There is a ‘probiotic turn’ in “some parts of the WEIRD (Western, Educated, Industrialized, Rich, and Democratic) world”, Lorimer (2020, p. 1) postulates, places where the microbiome has gained particular attention in recent times. Accordingly, foods that are supposedly good for the microbiome have also become prominent, including fermented foods. Baking with sourdough, especially, has turned into a prominent hobby during the pandemic, as people stayed home, emphasising a quality of making sourdough bread at home and eating bread products with longer fermentation times to make it easier for the body to absorb minerals and vitamins. Here, the project asks how this trend relates to societal norms and expectations towards health, microbiome and microbes in our environment. It also analyses the reasons consumers and producers give for their preferences towards fermented dough products, and how they talk about sourdough bread and injera – as two bread products based on fermented sourdough – in relation to healthy foods and nutrition. Through these questions, the project examines the cultural significance that is attributed to sourdough bread and injera.
Knowledge, technologies, tradition, experiments
The trend of fermented foods is pointing to a possibly changing relation between humans and their surroundings, including microbial ones: from a pasteurised, antibiotic life to a probiotic, post-pasteurised life that acknowledges the role microbes play in contributing to healthy human lives. However, as these co-actors are, to a large degree, invisible to human eyes, these more-than-human relationships necessarily build on implicit knowledges and technologies that are shaped both by traditional practices as much as experimentation in context.
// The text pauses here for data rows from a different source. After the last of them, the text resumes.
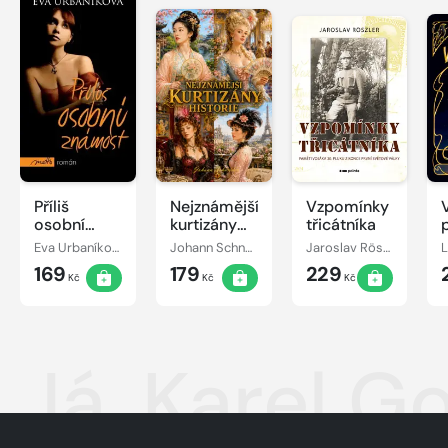
Příliš
Nejznámější
Vzpomínky
osobní
kurtizány
třicátníka
známost
historie
Eva Urbaníková
Johann Schneider
Jaroslav Röszler
169
179
229
Kč
Kč
Kč
Já, Karel G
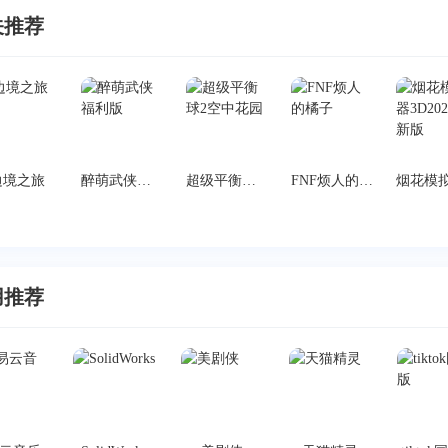
关推荐
边境之旅
醉萌武侠福利版
超级平衡球2空中花园
FNF烦人的橘子
用推荐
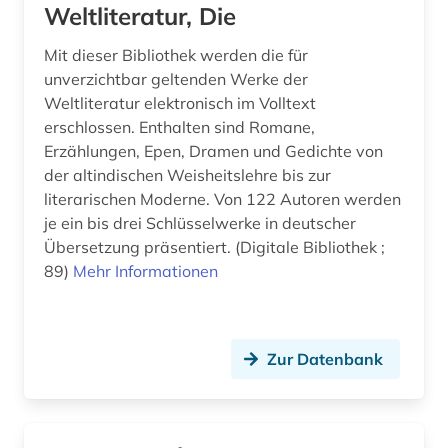
Weltliteratur, Die
Mit dieser Bibliothek werden die für
unverzichtbar geltenden Werke der
Weltliteratur elektronisch im Volltext
erschlossen. Enthalten sind Romane,
Erzählungen, Epen, Dramen und Gedichte von
der altindischen Weisheitslehre bis zur
literarischen Moderne. Von 122 Autoren werden
je ein bis drei Schlüsselwerke in deutscher
Übersetzung präsentiert. (Digitale Bibliothek ;
89)
Mehr Informationen
Zur Datenbank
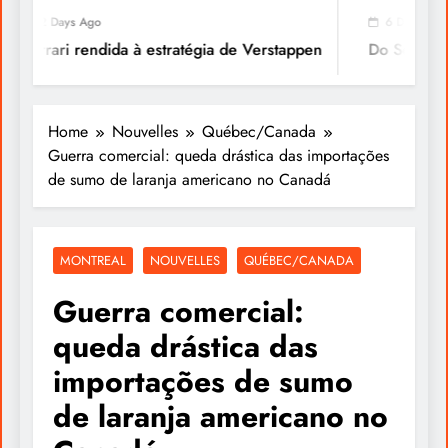
2 Days Ago
6 Days Ago
Ferrari rendida à estratégia de Verstappen
Do Sonho à Vi
Home
Nouvelles
Québec/Canada
Guerra comercial: queda drástica das importações
de sumo de laranja americano no Canadá
MONTREAL
NOUVELLES
QUÉBEC/CANADA
Guerra comercial:
queda drástica das
importações de sumo
de laranja americano no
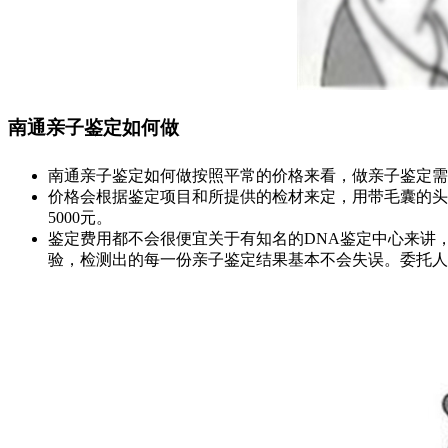
南通亲子鉴定如何做
南通亲子鉴定如何做按照平常的价格来看，做亲子鉴定需
价格会根据鉴定项目和所提供的检材来定，用带毛囊的头发
5000元。
鉴定费用都不会很便宜关于有知名的DNA鉴定中心来讲
验，检测出的每一份亲子鉴定结果基本不会失误。委托人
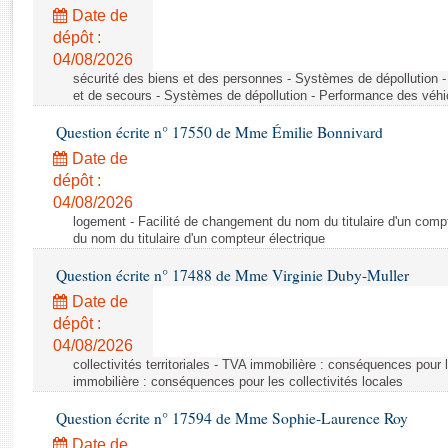
Rapports d'enquête
Date de
Rapports législatifs
dépôt :
Rapports sur l'application des lois
04/08/2026
Baromètre de l’application des lois
sécurité des biens et des personnes - Systèmes de dépollution 
et de secours - Systèmes de dépollution - Performance des véhi
Question écrite n° 17550 de Mme Émilie Bonnivard
Dossiers législatifs
Date de
Budget et sécurité sociale
dépôt :
Questions écrites et orales
04/08/2026
Comptes rendus des débats
logement - Facilité de changement du nom du titulaire d'un compt
du nom du titulaire d'un compteur électrique
Question écrite n° 17488 de Mme Virginie Duby-Muller
Date de
dépôt :
04/08/2026
collectivités territoriales - TVA immobilière : conséquences pour 
immobilière : conséquences pour les collectivités locales
Question écrite n° 17594 de Mme Sophie-Laurence Roy
Date de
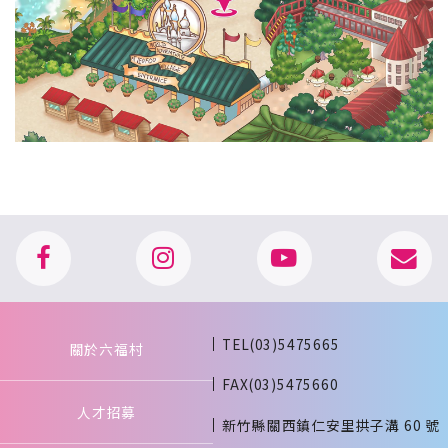
TEL(03)5475665
關於六福村
FAX(03)5475660
人才招募
新竹縣關西鎮仁安里拱子溝 60 號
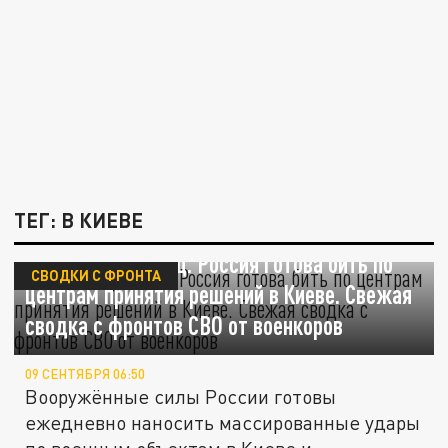
ТЕГ: В КИЕВЕ
Зеленскому конец. Россия готова бить по
СВОДКИ С ФРОНТА
центрам принятия решений в Киеве. Свежая
сводка с фронтов СВО от военкоров
09 СЕНТЯБРЯ 06:50
Вооружённые силы России готовы
ежедневно наносить массированные удары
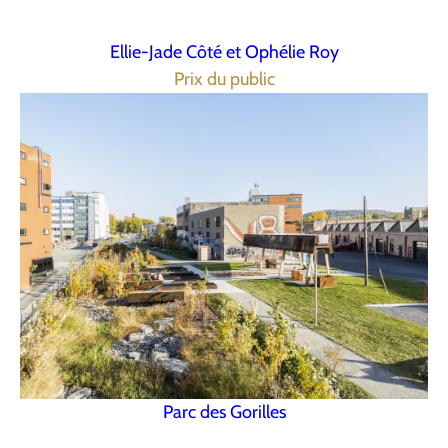
Ellie-Jade Côté et Ophélie Roy
Prix du public
Parc des Gorilles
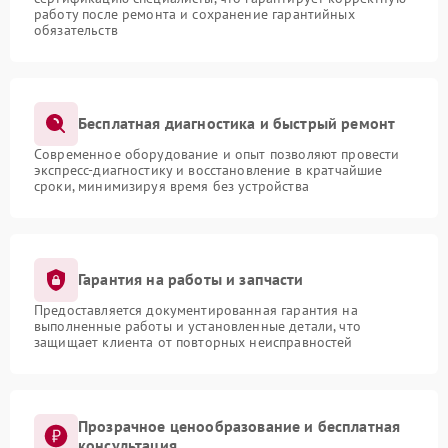
работу после ремонта и сохранение гарантийных
обязательств
Бесплатная диагностика и быстрый ремонт
Современное оборудование и опыт позволяют провести
экспресс-диагностику и восстановление в кратчайшие
сроки, минимизируя время без устройства
Гарантия на работы и запчасти
Предоставляется документированная гарантия на
выполненные работы и установленные детали, что
защищает клиента от повторных неисправностей
Прозрачное ценообразование и бесплатная
консультация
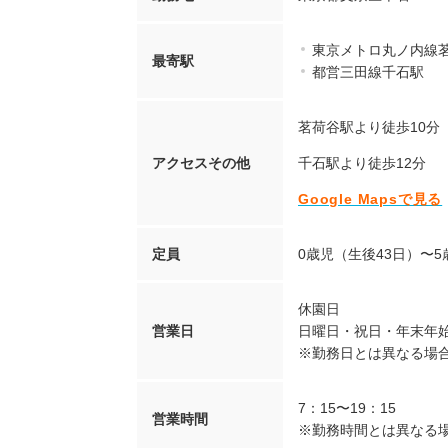
東京メトロ丸ノ内線
最寄駅
都営三田線千石駅
茗荷谷駅より徒歩10分
アクセスその他
千石駅より徒歩12分
Google Mapsで見る
定員
0歳児（生後43日）〜5歳
休園日
営業日
日曜日・祝日・年末年始（1
※勤務日とは異なる場
7：15〜19：15
営業時間
※勤務時間とは異なる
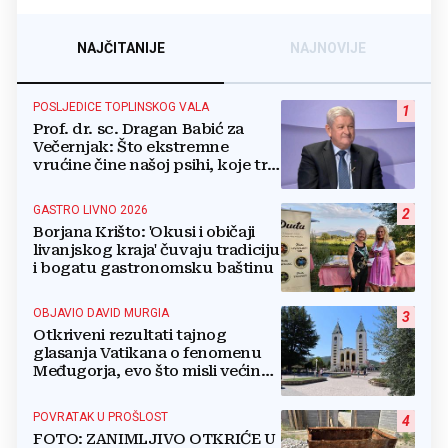
NAJČITANIJE
NAJNOVIJE
POSLJEDICE TOPLINSKOG VALA
1
Prof. dr. sc. Dragan Babić za
Večernjak: Što ekstremne
vrućine čine našoj psihi, koje tri
namirnice trebamo jesti, kako se
boriti...
GASTRO LIVNO 2026
2
Borjana Krišto: 'Okusi i običaji
livanjskog kraja' čuvaju tradiciju
i bogatu gastronomsku baštinu
OBJAVIO DAVID MURGIA
3
Otkriveni rezultati tajnog
glasanja Vatikana o fenomenu
Međugorja, evo što misli većina
crkevnih dužnosnika
POVRATAK U PROŠLOST
4
FOTO: ZANIMLJIVO OTKRIĆE U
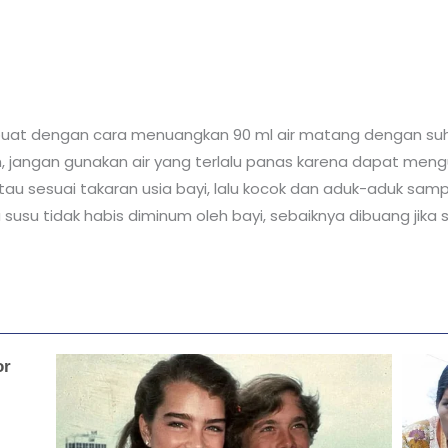
 buat dengan cara menuangkan 90 ml air matang dengan suh
h, jangan gunakan air yang terlalu panas karena dapat men
 sesuai takaran usia bayi, lalu kocok dan aduk-aduk sampai 
susu tidak habis diminum oleh bayi, sebaiknya dibuang jika s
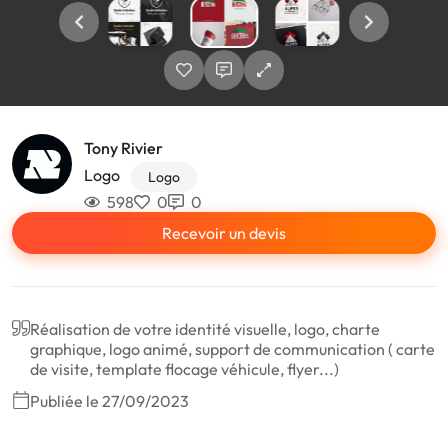
Tony Rivier
Logo
Logo
598
0
0
Recevoir un devis
Réalisation de votre identité visuelle, logo, charte
graphique, logo animé, support de communication ( carte
de visite, template flocage véhicule, flyer...)
Publiée le 27/09/2023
Therefore, the project focuses on knowledges and technologies that might be interculturally and spatio-temporally similar (or different), asking how knowledge is shared and conserved, and what problems of translation over time and contexts might arise. It also analyses the role of experimentation, and how environment and surroundings require continuous experiments and adaptions. Hence, the project follows practices and technologies adapting traditional cultural knowledge for contemporary living arrangements.
Commodification and marketisation of fermented dough
Considering the fragility of microbial-based foods and ingredients and the experimentality of knowledge and techniques surrounding them, the project also looks at attempts of commodification, valorisation and marketisation for commercial use. It asks how sourdough products are valorised, how knowledge and techniques surrounding the practices are commodified and marketized, and which ways of commercial use are being developed (e.g., sourdough hotels). It also analyses which commodity chains are renewed or built from scratch, especially in traditional artisanal practices, and how these relate to global circulation. In this context, it is also relevant which local regulations might structure export and import, e.g. limitations for exporting Teff for making injera, or injera itself. Through these questions, the project examines if these developments are reduced to commodification and marketisation or if they also foster processes that encourage communal practices, sustainable living and healthy diets. In addition to academic contributions, this project incorporates dialogue with practice partners, among them artisanal sourdough bakeries and injera makers, participatory workshops and artistic representation.